● **TASK STATEMENT**
Return the lines from the one containing "air_avg, soil_avg_02, soil_avg_08, soil_avg_20" through the end of the items below, repeated exactly, and leave the pictures out of your answer.

● **EXTRACTED INFORMATION**

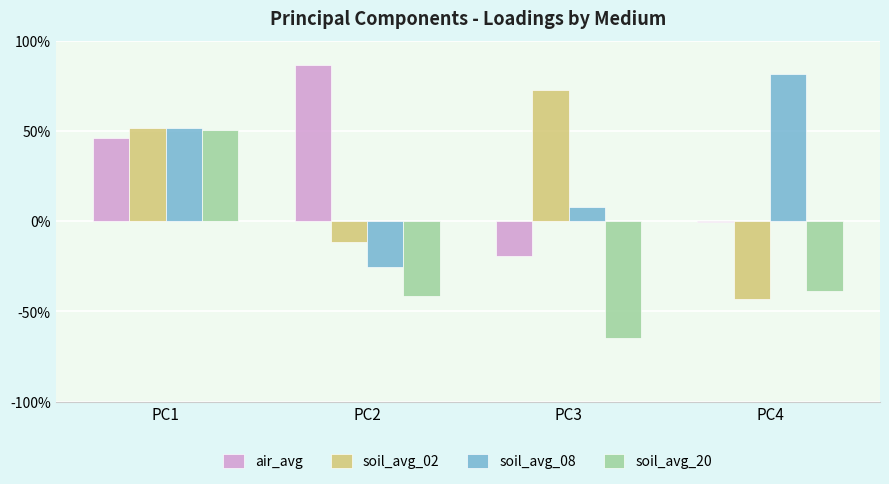

What are all the series names shown in the legend?

air_avg, soil_avg_02, soil_avg_08, soil_avg_20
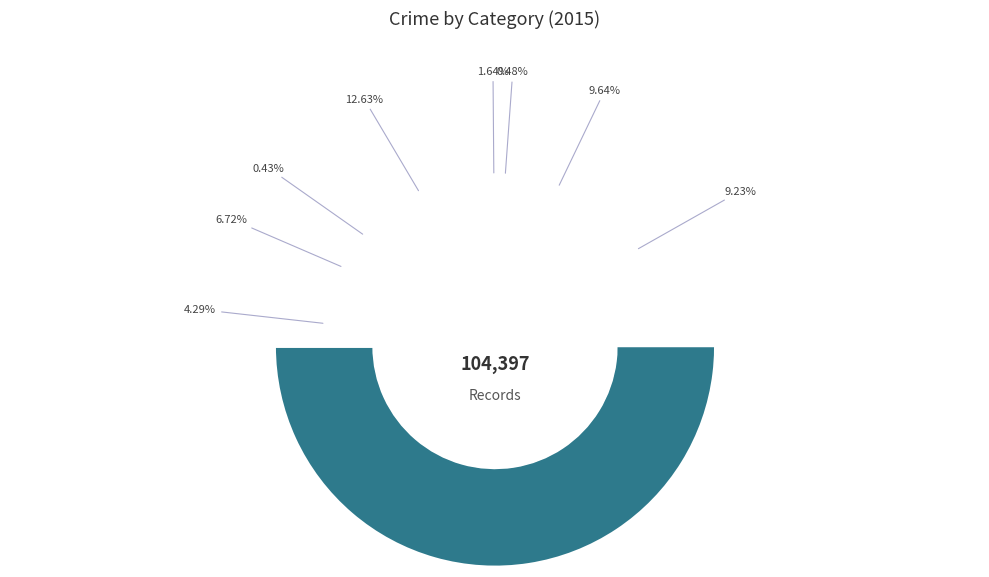

How many segments does this pie chart have?

9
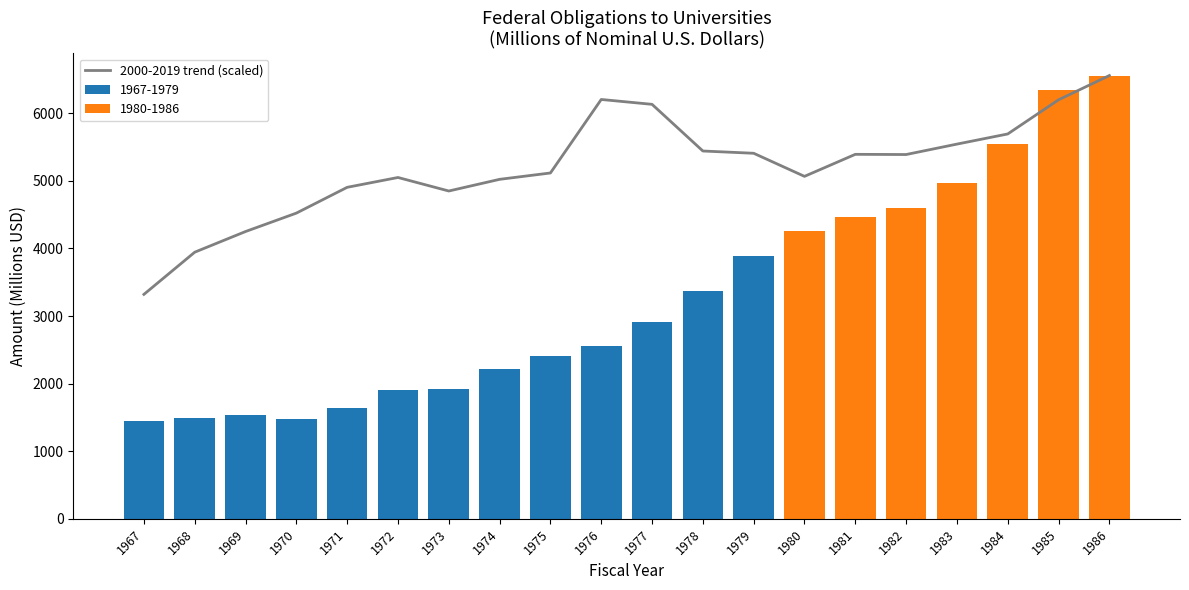

Approximately how many times larger is the value at 1967 compared to 1984?

0.6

● **COMPLETED EXERCISE**
air_avg, soil_avg_02, soil_avg_08, soil_avg_20

How many segments does this pie chart have?

9

Approximately how many times larger is the value at 1967 compared to 1984?

0.6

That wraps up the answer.